Investing.com -- Shares in Wix.com (NASDAQ:WIX) were higher in early U.S. trading on Wednesday after analysts at Barclays upgraded their rating of the cloud-based web development service provider to "overweight" from "equal weight" despite flagging some concerns over possible risks posed to the Israeli business by ongoing violence in the Middle East.
The analysts noted that the company, which offers tools to help small businesses build and operate their websites, has a "very attractive" valuation even after a "steady cadence" of stronger-than-anticipated earnings.
In particular, they argued that Wix's loyalty program for agencies and freelancers who use the platform to build websites for their clients will be a "driver of outsized growth."
In its July-September quarter, Wix reported higher-than-projected income of $1.10 per diluted share, excluding one-time items, up from $0.06 a share in the corresponding period last year.
The firm also upgraded its 2023 revenue forecast to $1.558 billion to $1.563 billion from a prior range of $1.543B to $1.558B, saying it had been boosted by "outperformance in the first three quarters" of the year.
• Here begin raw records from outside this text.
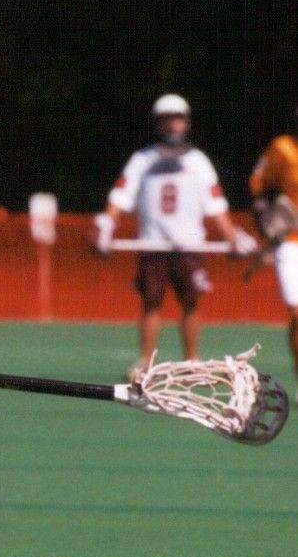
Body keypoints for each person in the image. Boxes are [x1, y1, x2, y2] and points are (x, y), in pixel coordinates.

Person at [91, 93, 256, 367]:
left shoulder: (198, 161)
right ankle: (146, 363)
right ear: (158, 123)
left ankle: (191, 362)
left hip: (189, 245)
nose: (172, 125)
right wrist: (106, 224)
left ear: (186, 122)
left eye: (177, 119)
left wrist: (231, 237)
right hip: (152, 244)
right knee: (151, 303)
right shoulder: (142, 160)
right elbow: (121, 196)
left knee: (190, 303)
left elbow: (215, 204)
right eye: (167, 119)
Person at [247, 104, 298, 399]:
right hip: (290, 240)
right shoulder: (283, 148)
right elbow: (258, 181)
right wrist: (264, 215)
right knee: (297, 313)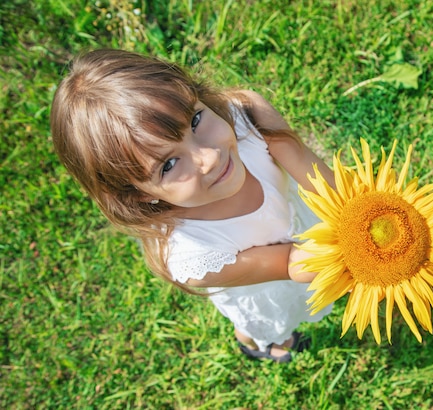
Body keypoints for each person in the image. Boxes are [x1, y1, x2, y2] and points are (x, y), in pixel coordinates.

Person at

Wix President Zir Nohar added that the Tel Aviv-based company has seen "relatively insignificant" delays to its operations following the outbreak of the war between Israel and Hamas in October. Wix had about 5% of its global workforce called up for reserve duty in Israel, although development teams outside of the country were able to "counterbalance" the impact of the loss of staff, Zohar noted.
The Barclays analysts said the exposure of Wix's revenue to the hostilities is "immaterial" as its "critical infrastructure" is mostly located in other foreign locations. However, they warned that "a significant proportion of employees being located [in Israel] could prove to be a risk as the current Middle East conflict evolves."